I believe you could drop 99 of those 100 petabytes and your average user wouldn'...

jkaunisv1 · on Oct 28, 2016

That was my thought as well. Especially if in some way this could run as a "personal" search engine. So I could fine tune it to avoid crawling and indexing certain sites - I really don't need to see anything from CNN, HuffPo, etc. If I have that urge, I can always Google it.

jasode · on Oct 31, 2016

>TeMPOraL wrote: I believe you could drop 99 of those 100 petabytes and your average user wouldn't notice.

A general purpose search engine would need that 99 petabytes of bad webpages to help machine learning algorithms classify the new and unknown web content as good or bad.

>if in some way this could run as a "personal" search engine.
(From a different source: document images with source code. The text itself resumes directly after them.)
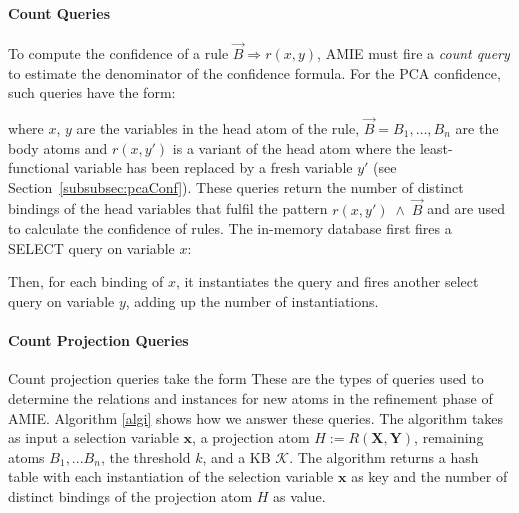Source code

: \paragraph{Count Queries} To compute the confidence of a rule $\vec{B} \Rightarrow r(x, y)$, AMIE must fire a \emph{count query} to estimate the denominator
of the confidence formula. For the PCA confidence, such queries have the form:


\noindent where $x$, $y$ are the variables in the head atom of the rule, $\vec{B} = B_1, \dots, B_n$ are the body atoms and $r(x,y')$ 
is a variant of the head atom where the least-functional variable has been replaced by a fresh variable $y'$ (see Section~\ref{subsubsec:pcaConf}).
These queries return the number of distinct bindings of the head variables 
that fulfil the pattern $r(x, y')\; \wedge\; \vec{B}$ and are used to
calculate the confidence of rules. The in-memory database first fires a SELECT query on variable $x$: 


\noindent Then, for each binding of $x$, it instantiates the query and fires another select query on variable $y$, adding up the number of instantiations.


\paragraph{Count Projection Queries} Count projection queries
take the form
These are the types of queries used to determine the relations and instances for new atoms in the refinement
phase of AMIE. Algorithm \ref{algi} shows how we answer these queries. The algorithm takes as input a selection variable $\bm{x}$, a projection atom $H:=R(\bm{X},\bm{Y})$, remaining atoms $B_1, ... B_n$, the threshold $k$, 
and a KB $\mathcal{K}$. 
The algorithm returns a hash table with each instantiation of the selection variable 
$\bm{x}$ as key and the number of distinct bindings of the projection atom $H$ as value. 

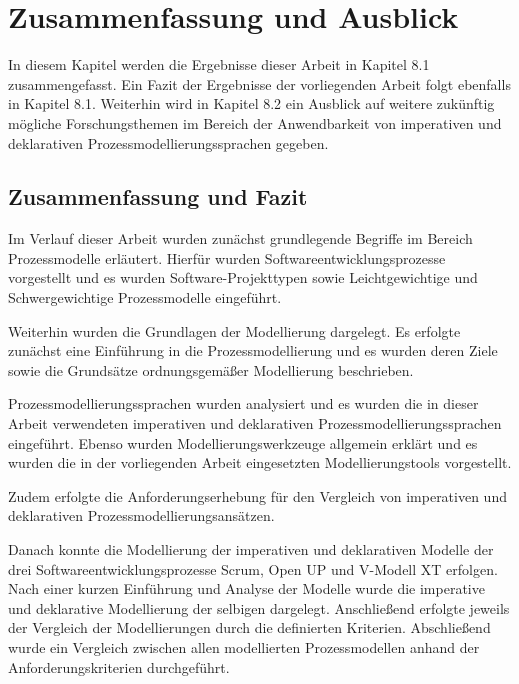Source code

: \chapter{Zusammenfassung und Ausblick}\label{sec:chapter8}
 In diesem Kapitel werden die Ergebnisse dieser Arbeit in Kapitel 8.1 zusammengefasst. Ein Fazit der Ergebnisse der vorliegenden Arbeit folgt ebenfalls in Kapitel 8.1. Weiterhin wird in Kapitel 8.2 ein Ausblick auf weitere zukünftig mögliche Forschungsthemen im Bereich der Anwendbarkeit von imperativen und deklarativen Prozessmodellierungssprachen gegeben.

\section{Zusammenfassung und Fazit}

Im Verlauf dieser Arbeit wurden zunächst grundlegende Begriffe im Bereich Prozessmodelle erläutert. Hierfür wurden Softwareentwicklungsprozesse vorgestellt und es wurden Software-Projekttypen sowie Leichtgewichtige und Schwergewichtige Prozessmodelle eingeführt.\newline

Weiterhin wurden die Grundlagen der Modellierung dargelegt. Es erfolgte zunächst eine Einführung in die Prozessmodellierung und es wurden deren Ziele sowie die Grundsätze ordnungsgemäßer Modellierung beschrieben.\newline

Prozessmodellierungssprachen wurden analysiert und es wurden die in dieser Arbeit verwendeten imperativen und deklarativen Prozessmodellierungssprachen eingeführt. Ebenso wurden Modellierungswerkzeuge allgemein erklärt und es wurden die in der vorliegenden Arbeit eingesetzten Modellierungstools vorgestellt.\newline

Zudem erfolgte die Anforderungserhebung für den Vergleich von imperativen und deklarativen Prozessmodellierungsansätzen.\newline

Danach konnte die Modellierung der imperativen und deklarativen Modelle der drei Softwareentwicklungsprozesse Scrum, Open UP und V-Modell XT erfolgen. Nach einer kurzen Einführung und Analyse der Modelle wurde die imperative und deklarative Modellierung der selbigen dargelegt. Anschließend erfolgte jeweils der Vergleich der Modellierungen durch die definierten Kriterien. Abschließend wurde ein Vergleich zwischen allen modellierten Prozessmodellen anhand der Anforderungskriterien durchgeführt. \newline


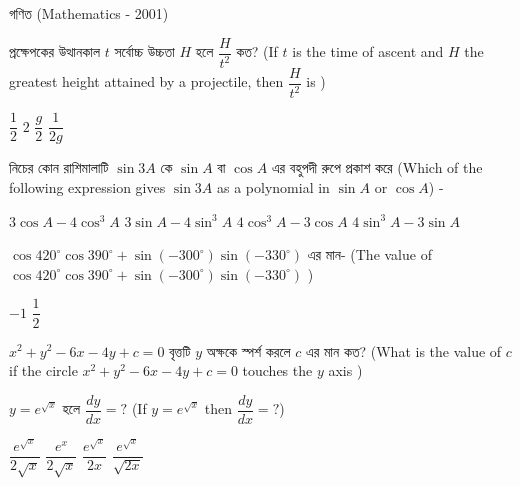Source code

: \documentclass[addpoints]{exam}
\begin{document}
\begin{LARGE}
\begin{center}
গণিত (Mathematics - 2001)
\end{center}
\end{LARGE}
\begin{questions}

\question  প্রক্ষেপকের উত্থানকাল $ t $ সর্বোচ্চ উচ্চতা $ H $ হলে $ \dfrac{H}{t^{2}} $ কত? (If $ t $ is the time of ascent and $ H $ the greatest height attained by a projectile, then $ \dfrac{H}{t^{2}} $ is )

\begin{oneparchoices}
\choice $ \dfrac{1}{2} $
\choice $ 2 $
\choice $ \dfrac{g}{2} $
\choice $ \dfrac{1}{2g} $
\end{oneparchoices}

\question নিচের কোন রাশিমালাটি $ \sin 3A $ কে $ \sin A $ বা $ \cos A $ এর বহুপদী রুপে প্রকাশ করে (Which of the following expression gives  $ \sin 3A $ as a polynomial in $ \sin A $ or $ \cos A $) -

\begin{oneparchoices}
\choice  $ 3\cos A -4\cos^{3} A $
\choice  $ 3\sin A -4\sin^{3} A $
\choice  $ 4\cos^{3} A -3\cos A $
\choice  $ 4\sin^{3} A -3\sin A $
\end{oneparchoices}

\question  $ \cos 420^{\circ}\cos 390^{\circ} + \sin (-300^{\circ})\sin (-330^{\circ}) $ এর মান- (The value of $ \cos 420^{\circ}\cos 390^{\circ} + \sin (-300^{\circ})\sin (-330^{\circ}) $ ) 

\begin{oneparchoices}
\choice  $ -1 $
\choice  $ \dfrac{1}{2} $
\end{oneparchoices}

\question $ x^{2}+y^{2}-6x-4y+c=0 $ বৃত্তটি $ y $ অক্ষকে স্পর্শ করলে $ c $ এর মান কত? (What is the value of $ c $ if the circle $ x^{2}+y^{2}-6x-4y+c=0 $ touches the $ y $ axis )

\begin{oneparchoices}
\end{oneparchoices}

\question $ y=e^{\sqrt{x}} $ হলে $ \dfrac{dy}{dx}=?  $ (If $ y=e^{\sqrt{x}} $ then $ \dfrac{dy}{dx}=?  $) 

\begin{oneparchoices}
\choice $ \dfrac{e^{\sqrt{x}}}{2\sqrt{x}} $
\choice $ \dfrac{e^{x}}{2\sqrt{x}} $
\choice $ \dfrac{e^{\sqrt{x}}}{2x} $
\choice $ \dfrac{e^{\sqrt{x}}}{\sqrt{2x}} $
\end{oneparchoices}


\end{questions}
\end{document}
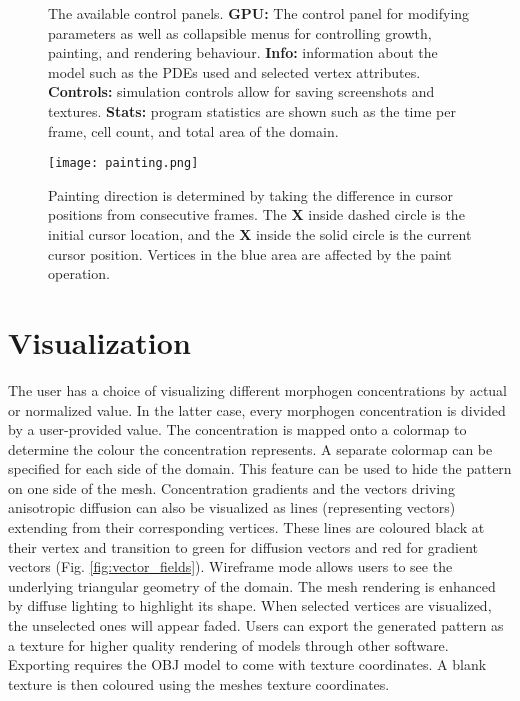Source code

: \begin{figure}[ht]
	\centering
	\caption[The available control panels]{The available control panels. \textbf{GPU:} The control panel for modifying parameters as well as collapsible menus for controlling growth, painting, and rendering behaviour. \textbf{Info:} information about the model such as the PDEs used and selected vertex attributes. \textbf{Controls:} simulation controls allow for saving screenshots and textures. \textbf{Stats:} program statistics are shown such as the time per frame, cell count, and total area of the domain.} 
	\label{fig:GUIexample}
\end{figure}

\begin{figure}[ht]
	\centering
	\texttt{[image: painting.png]}	
	\caption[Painting direction is determined by taking the difference in cursor positions from consecutive frames]{Painting direction is determined by taking the difference in cursor positions from consecutive frames. The \textbf{X} inside dashed circle is the initial cursor location, and the \textbf{X} inside the solid circle is the current cursor position. Vertices in the blue area are affected by the paint operation.} 
	\label{fig:painting}
\end{figure}

\section{Visualization}
The user has a choice of visualizing different morphogen concentrations by actual or normalized value. In the latter case, every morphogen concentration is divided by a user-provided value. The concentration is mapped onto a colormap to determine the colour the concentration represents. A separate colormap can be specified for each side of the domain. This feature can be used to hide the pattern on one side of the mesh. Concentration gradients and the vectors driving anisotropic diffusion can also be visualized as lines (representing vectors) extending from their corresponding vertices. These lines are coloured black at their vertex and transition to green for diffusion vectors and red for gradient vectors (Fig. \ref{fig:vector_fields}). Wireframe mode allows users to see the underlying triangular geometry of the domain. The mesh rendering is enhanced by diffuse lighting to highlight its shape. When selected vertices are visualized, the unselected ones will appear faded. Users can export the generated pattern as a texture for higher quality rendering of models through other software. Exporting requires the OBJ model to come with texture coordinates. A blank texture is then coloured using the meshes texture coordinates.

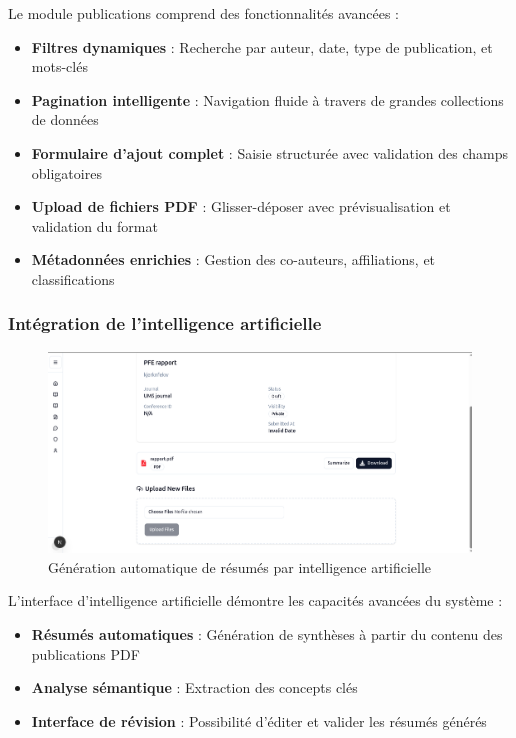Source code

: \documentclass[12pt]{rapportPfe}
\begin{document}
Le module publications comprend des fonctionnalités avancées :
\begin{itemize}
    \item \textbf{Filtres dynamiques} : Recherche par auteur, date, type de publication, et mots-clés
    \item \textbf{Pagination intelligente} : Navigation fluide à travers de grandes collections de données
    \item \textbf{Formulaire d'ajout complet} : Saisie structurée avec validation des champs obligatoires
    \item \textbf{Upload de fichiers PDF} : Glisser-déposer avec prévisualisation et validation du format
    \item \textbf{Métadonnées enrichies} : Gestion des co-auteurs, affiliations, et classifications
\end{itemize}

\subsubsection{Intégration de l'intelligence artificielle}

\begin{figure}[H]
    \centering
    \includegraphics[width=1\textwidth]{diagrams/a_ss_13.png}
    \caption{Génération automatique de résumés par intelligence artificielle}
    \label{fig:ai_summary}
\end{figure}

L'interface d'intelligence artificielle démontre les capacités avancées du système :
\begin{itemize}
    \item \textbf{Résumés automatiques} : Génération de synthèses à partir du contenu des publications PDF
    \item \textbf{Analyse sémantique} : Extraction des concepts clés 
    \item \textbf{Interface de révision} : Possibilité d'éditer et valider les résumés générés
\end{itemize}
\end{document}
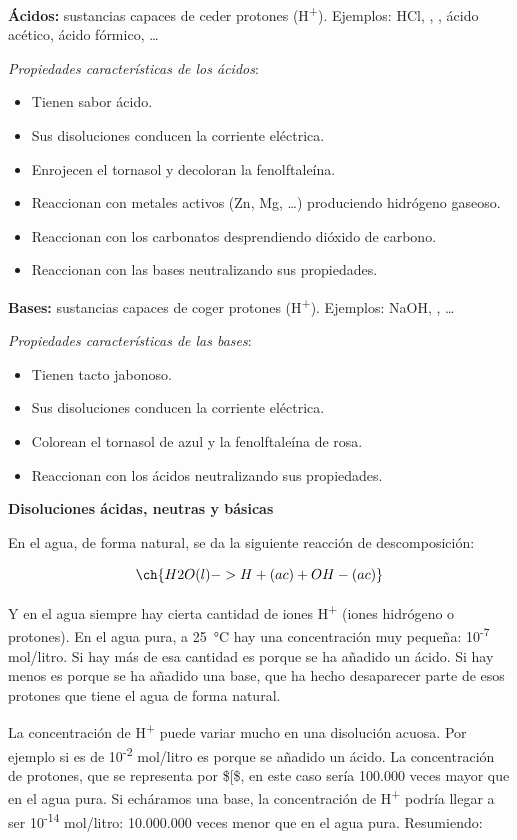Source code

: \documentclass[
  spanish,
]{article}
\providecommand{\tightlist}{%
  \setlength{\itemsep}{0pt}\setlength{\parskip}{0pt}}
\begin{document}
\textbf{Ácidos:} sustancias capaces de ceder protones
(H\textsuperscript{+}). Ejemplos: HCl, , , ácido
acético, ácido fórmico, \ldots{}

\emph{Propiedades características de los ácidos}:

\begin{itemize}
\tightlist
\item
  Tienen sabor ácido.
\item
  Sus disoluciones conducen la corriente eléctrica.
\item
  Enrojecen el tornasol y decoloran la fenolftaleína.
\item
  Reaccionan con metales activos (Zn, Mg, \ldots) produciendo hidrógeno
  gaseoso.
\item
  Reaccionan con los carbonatos desprendiendo dióxido de carbono.
\item
  Reaccionan con las bases neutralizando sus propiedades.
\end{itemize}

\textbf{Bases:} sustancias capaces de coger protones
(H\textsuperscript{+}). Ejemplos: NaOH, ,  \ldots{}

\emph{Propiedades características de las bases}:

\begin{itemize}
\tightlist
\item
  Tienen tacto jabonoso.
\item
  Sus disoluciones conducen la corriente eléctrica.
\item
  Colorean el tornasol de azul y la fenolftaleína de rosa.
\item
  Reaccionan con los ácidos neutralizando sus propiedades.
\end{itemize}

\textbf{Disoluciones ácidas, neutras y básicas}

En el agua, de forma natural, se da la siguiente reacción de
descomposición:

\[\ch{H2O (l) -> H+ (ac) + OH- (ac)}\]

Y en el agua siempre hay cierta cantidad de iones H\textsuperscript{+}
(iones hidrógeno o protones). En el agua pura, a
\qty{25}{\degreeCelsius} hay una concentración muy pequeña:
10\textsuperscript{-7} mol/litro. Si hay más de esa cantidad es porque
se ha añadido un ácido. Si hay menos es porque se ha añadido una base,
que ha hecho desaparecer parte de esos protones que tiene el agua de
forma natural.

La concentración de H\textsuperscript{+} puede variar mucho en una
disolución acuosa. Por ejemplo si es de 10\textsuperscript{-2} mol/litro
es porque se añadido un ácido. La concentración de protones, que se
representa por \${[}\$, en este caso sería 100.000 veces mayor
que en el agua pura. Si echáramos una base, la concentración de
H\textsuperscript{+} podría llegar a ser 10\textsuperscript{-14}
mol/litro: 10.000.000 veces menor que en el agua pura. Resumiendo:
\end{document}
So I could fine tune it to avoid crawling and indexing certain sites

What you want sounds more like a "whitelist" of good sites to archive and a blacklist of sites to avoid. With the smaller storage requirements of the whitelist content, build a limited inverted index[1]. I agree that would be useful for a lot of personal uses but it's not really a homemade version of Google. Your method requires post-hoc reasoning and curation. Google's machine learning algorithm can make intelligent rankings on new content of new websites that don't exist yet.

[1]https://en.wikipedia.org/wiki/Inverted_index